The USCG’s value will only increase as Chinese aggression escalates, and as unmanned platforms proliferate. Already, it is testing small long-endurance unmanned aerial vehicles (UAVs) for intelligence, surveillance and reconnaissance on its National Security Cutters. While the U.S. Navy will employ a variety of unmanned vehicles, U.S. allies lack the funds for unmanned combat air vehicles (UCAVs) or more modern medium-altitude long-endurance (MALE) and high-altitude long-endurance (HALE) UAVs in large numbers. But our allies will be able to purchase the smaller UAVs that USCG cutters are testing, further increasing coast guard interoperability.
But a Coast Guard without enough ships cannot accomplish these critical missions, let alone the more standard Coast Guard tasks of maritime law enforcement or search-and-rescue. As it stands, the Coast Guard’s long-range cutters have been cut from ten in the Pacific to only six. If Congress does not fund the 12th National Security Cutter, it will undermine the Coast Guard’s mission in the Western Pacific and weaken U.S. security.

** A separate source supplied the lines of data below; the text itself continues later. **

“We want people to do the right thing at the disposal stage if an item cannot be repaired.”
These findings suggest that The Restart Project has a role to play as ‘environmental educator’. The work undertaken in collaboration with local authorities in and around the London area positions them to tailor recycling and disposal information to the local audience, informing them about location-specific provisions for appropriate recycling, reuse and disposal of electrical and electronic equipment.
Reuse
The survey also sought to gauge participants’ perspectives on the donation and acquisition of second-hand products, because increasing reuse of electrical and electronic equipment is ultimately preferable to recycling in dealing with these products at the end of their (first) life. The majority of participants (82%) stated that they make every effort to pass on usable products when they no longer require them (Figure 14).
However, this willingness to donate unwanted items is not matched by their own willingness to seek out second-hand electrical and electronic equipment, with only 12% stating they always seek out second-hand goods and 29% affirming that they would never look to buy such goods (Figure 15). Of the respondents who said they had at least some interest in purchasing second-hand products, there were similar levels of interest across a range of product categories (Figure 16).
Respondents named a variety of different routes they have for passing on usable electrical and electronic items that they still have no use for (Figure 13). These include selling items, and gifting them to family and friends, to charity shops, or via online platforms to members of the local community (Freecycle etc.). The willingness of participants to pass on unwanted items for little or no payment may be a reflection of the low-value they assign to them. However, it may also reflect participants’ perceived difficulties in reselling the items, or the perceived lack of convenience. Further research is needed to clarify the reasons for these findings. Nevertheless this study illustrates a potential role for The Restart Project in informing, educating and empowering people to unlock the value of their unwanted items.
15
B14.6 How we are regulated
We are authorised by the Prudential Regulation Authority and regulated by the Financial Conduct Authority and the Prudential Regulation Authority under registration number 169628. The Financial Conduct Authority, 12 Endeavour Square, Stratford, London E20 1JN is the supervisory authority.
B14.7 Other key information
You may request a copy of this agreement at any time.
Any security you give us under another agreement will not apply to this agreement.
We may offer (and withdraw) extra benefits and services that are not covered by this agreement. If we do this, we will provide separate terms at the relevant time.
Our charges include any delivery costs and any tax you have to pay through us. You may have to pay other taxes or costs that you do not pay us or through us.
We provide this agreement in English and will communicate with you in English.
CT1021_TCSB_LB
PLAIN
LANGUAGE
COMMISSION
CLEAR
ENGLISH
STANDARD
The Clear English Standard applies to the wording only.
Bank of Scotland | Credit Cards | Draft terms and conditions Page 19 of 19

Even more broadly, U.S. policymakers – within the Coast Guard, the Armed Forces, and the Pentagon – must consider the Coast Guard’s strategic role. The USCG has not produced a fleet plan, termed the “Fleet Mix Analysis,” since 2004. Even in 2008 and 2012, when it revisited the document, it concluded that its fleet could only meet three-fifths of its missions. In 2004, Chinese fighter aircraft seldom conducted night operations, North Korea had not yet tested a nuclear weapon, and the U.S. had toppled Iraq’s Saddam Hussein just a year before; Hamas was a small but noted Palestinian terrorist organization, while al-Qaeda in Iraq was still consolidating power.
After 16 years, any service’s missions and equipment must change as it adapts to new threats; the same is true for the Coast Guard. A robust force review is in order, potentially modeled off the Navy’s 30-year plan which will generate a new fleet capable of meeting the demands of great-power competition, especially in the Asia-Pacific.